¿Qué sabes exactamente de los alimentos probióticos? ¿Sabías que consumirlos es beneficioso para tu salud? Lo cierto es que son los mejores aliados para mantener nuestra flora intestinal sana y además fortalecen el sistema inmunológico.

Como sabes, esta flora intestinal puede alterarse por diversas causas, como puede ser un tratamiento largo con antibióticos, una determinada infección o incluso tener malos hábitos alimentarios. La diarrea aguda es uno de los síntomas que nos advierten que las bacterias de nuestro intestino se han debilitado.

Los probióticos son microorganismos vivos que ayudan a mantener sanas las bacterias que viven en nuestro cuerpo, conocidas como”microbiota intestinal”, ya que promueven su desarrollo y evitan que otras bacterias dañinas colonicen y nos perjudiquen.

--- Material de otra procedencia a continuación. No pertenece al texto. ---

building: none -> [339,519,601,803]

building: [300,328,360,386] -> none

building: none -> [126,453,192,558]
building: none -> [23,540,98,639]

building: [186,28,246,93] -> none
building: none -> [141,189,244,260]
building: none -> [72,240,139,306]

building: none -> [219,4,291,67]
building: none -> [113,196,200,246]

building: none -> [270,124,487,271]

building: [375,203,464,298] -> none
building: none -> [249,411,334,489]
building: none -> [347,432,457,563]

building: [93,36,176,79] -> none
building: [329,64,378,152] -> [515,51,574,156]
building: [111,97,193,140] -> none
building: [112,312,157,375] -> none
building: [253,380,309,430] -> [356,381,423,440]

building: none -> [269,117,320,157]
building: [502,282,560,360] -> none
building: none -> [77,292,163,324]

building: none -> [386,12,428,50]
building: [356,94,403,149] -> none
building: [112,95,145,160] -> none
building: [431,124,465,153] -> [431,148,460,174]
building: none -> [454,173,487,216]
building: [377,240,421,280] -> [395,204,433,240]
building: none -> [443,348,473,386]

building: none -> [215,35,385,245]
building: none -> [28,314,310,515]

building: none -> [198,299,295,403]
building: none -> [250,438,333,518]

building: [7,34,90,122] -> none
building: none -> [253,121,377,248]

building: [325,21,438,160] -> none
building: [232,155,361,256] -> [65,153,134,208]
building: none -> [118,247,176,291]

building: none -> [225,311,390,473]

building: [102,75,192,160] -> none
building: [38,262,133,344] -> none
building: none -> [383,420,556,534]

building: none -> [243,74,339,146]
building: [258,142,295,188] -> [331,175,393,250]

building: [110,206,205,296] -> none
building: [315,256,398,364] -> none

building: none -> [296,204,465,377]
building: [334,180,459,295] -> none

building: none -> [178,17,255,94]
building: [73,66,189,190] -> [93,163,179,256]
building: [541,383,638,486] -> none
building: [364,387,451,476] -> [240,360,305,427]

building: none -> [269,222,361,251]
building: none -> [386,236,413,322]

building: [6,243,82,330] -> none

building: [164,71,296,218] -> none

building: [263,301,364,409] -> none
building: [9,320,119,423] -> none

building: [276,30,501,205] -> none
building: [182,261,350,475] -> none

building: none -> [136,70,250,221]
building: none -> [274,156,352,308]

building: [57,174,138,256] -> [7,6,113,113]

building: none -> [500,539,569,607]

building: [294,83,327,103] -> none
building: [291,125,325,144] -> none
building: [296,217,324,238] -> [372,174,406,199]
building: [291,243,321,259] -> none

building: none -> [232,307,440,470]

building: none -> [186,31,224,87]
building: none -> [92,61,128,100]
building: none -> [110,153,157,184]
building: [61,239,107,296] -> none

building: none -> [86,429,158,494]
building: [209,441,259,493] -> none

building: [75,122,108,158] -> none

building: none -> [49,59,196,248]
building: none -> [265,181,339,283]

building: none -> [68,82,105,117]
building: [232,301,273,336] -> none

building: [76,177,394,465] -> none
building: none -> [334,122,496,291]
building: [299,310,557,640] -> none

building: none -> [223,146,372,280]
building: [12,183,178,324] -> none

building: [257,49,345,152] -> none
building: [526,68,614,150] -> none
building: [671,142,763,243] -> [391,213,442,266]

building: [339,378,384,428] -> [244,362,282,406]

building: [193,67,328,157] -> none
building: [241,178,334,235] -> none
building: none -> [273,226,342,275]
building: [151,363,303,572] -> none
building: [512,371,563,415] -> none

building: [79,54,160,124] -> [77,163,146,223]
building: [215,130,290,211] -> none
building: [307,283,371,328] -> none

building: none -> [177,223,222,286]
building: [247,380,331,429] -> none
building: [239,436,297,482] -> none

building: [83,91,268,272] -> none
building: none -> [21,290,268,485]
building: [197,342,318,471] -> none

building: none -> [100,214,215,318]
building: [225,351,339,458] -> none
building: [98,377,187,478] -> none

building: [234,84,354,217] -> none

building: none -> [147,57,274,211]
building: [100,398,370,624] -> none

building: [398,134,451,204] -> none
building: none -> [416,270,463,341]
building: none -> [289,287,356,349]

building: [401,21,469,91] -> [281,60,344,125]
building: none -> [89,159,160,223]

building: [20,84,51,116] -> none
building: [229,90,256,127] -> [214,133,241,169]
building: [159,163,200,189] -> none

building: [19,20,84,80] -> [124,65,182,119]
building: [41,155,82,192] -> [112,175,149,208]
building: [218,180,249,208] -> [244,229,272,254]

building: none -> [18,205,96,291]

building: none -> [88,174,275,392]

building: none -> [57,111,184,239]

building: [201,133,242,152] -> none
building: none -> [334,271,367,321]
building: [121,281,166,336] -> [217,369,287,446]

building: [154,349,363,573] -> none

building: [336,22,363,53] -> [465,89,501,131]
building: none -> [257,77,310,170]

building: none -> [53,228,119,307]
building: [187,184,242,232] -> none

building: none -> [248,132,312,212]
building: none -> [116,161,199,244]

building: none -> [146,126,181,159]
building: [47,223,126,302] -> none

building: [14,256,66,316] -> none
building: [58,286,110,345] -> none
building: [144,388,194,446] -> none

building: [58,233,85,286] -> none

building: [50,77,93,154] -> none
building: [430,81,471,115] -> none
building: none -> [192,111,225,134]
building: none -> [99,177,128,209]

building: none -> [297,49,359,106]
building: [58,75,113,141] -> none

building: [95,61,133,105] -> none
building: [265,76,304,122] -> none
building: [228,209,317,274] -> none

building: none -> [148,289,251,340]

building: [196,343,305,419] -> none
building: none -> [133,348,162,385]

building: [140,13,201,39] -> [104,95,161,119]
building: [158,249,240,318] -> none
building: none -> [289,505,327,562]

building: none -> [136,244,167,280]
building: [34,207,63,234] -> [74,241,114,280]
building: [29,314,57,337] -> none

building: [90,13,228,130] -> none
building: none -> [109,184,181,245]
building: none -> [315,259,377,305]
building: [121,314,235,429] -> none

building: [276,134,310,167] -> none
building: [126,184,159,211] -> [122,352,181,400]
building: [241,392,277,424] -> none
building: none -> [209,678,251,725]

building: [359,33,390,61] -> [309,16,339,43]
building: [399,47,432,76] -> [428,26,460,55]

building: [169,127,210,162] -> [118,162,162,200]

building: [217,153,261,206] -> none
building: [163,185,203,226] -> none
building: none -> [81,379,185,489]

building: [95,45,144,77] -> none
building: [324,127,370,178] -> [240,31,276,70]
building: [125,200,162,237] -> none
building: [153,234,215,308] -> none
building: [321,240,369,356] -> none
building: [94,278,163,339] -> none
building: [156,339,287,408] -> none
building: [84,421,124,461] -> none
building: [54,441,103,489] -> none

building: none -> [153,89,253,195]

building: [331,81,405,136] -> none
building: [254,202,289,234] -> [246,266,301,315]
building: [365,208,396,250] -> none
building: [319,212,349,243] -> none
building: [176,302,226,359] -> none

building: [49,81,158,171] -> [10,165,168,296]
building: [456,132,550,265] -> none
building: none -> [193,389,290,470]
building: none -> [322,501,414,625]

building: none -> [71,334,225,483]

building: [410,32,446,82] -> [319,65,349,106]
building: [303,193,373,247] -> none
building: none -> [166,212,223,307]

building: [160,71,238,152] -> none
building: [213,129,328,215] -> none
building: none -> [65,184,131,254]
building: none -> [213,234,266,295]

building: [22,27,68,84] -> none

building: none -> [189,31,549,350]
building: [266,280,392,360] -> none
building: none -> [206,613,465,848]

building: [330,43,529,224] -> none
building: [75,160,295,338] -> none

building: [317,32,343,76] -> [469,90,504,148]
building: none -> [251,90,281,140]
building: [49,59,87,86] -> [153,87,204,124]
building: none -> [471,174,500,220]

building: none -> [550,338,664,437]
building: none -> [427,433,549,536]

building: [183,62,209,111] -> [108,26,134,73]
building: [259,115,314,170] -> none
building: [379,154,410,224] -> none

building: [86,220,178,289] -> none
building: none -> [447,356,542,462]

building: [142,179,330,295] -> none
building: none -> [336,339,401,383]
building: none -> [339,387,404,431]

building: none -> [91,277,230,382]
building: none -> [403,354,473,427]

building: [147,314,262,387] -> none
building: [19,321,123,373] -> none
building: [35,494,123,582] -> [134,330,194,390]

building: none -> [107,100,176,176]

Beneficios para nuestra salud

Consumir alimentos probióticos nos aporta numerosos beneficios, pues nos ayudan a combatir diarreas, inflamaciones intestinales, activan la mucosa intestinal, evitan que otros microorganismos patológicos se desarrollen, previenen el cáncer de colon, mejoran la absorción de calcio, fortalecen el sistema inmunológico, prevé las caries y mejoran la digestión.

Existen numerosos alimentos que contienen probióticos y estos que te enumeramos a continuación son algunos de los que no pueden faltar en tu dieta.

Alimentos ricos en probióticos que debes consumir

El alimento por excelencia rico en probióticos es sin duda alguna el yogurt, y concretamente, Actimel, comercializado por el grupo Danone, es uno de los mejores lácteos del mercado para reforzar considerablemente el sistema inmunológico.

El Kéfir es otro de los alimentos ricos en probióticos como el Lactobacillus o el Bifidus y además es un poderoso antioxidante. Conocido como “yogurt búlgaro”, está elaborado con leche de vaca y fermentada con hongos y bacterias probióticas.

Los pepinos encurtidos, aunque no te lo creas, también contienen una gran fuente de probióticos.

Determinados quesos también nos pueden aportar gran cantidad de probióticos. La mozzarella es un ejemplo, así como el queso cheddar, el requesón o el Gouda. Además son una fuente de proteinas, calcio y vitaminas.

El miso es una buena fuente de probióticos. Se trata de una pasta fermentada, tradicional de la cocina japonesa, que sirve para elaborar sopas y guisos. ¿Quién no ha probado alguna vez una sopa de miso?

Otro alimento que proviene de Japón y que goza de estas bacterias es el Té de Kombucha, que se elabora a partir de la fermentación del té negro. Posee además otros beneficios como la desintoxicación del hígado.

Finalmente te hablamos del Chucrut, un plato típico alemán que se suele acompañar con carne o salchichas. Posee altos niveles de probióticos como los leuconostocos, pediococcus o lactobacillus.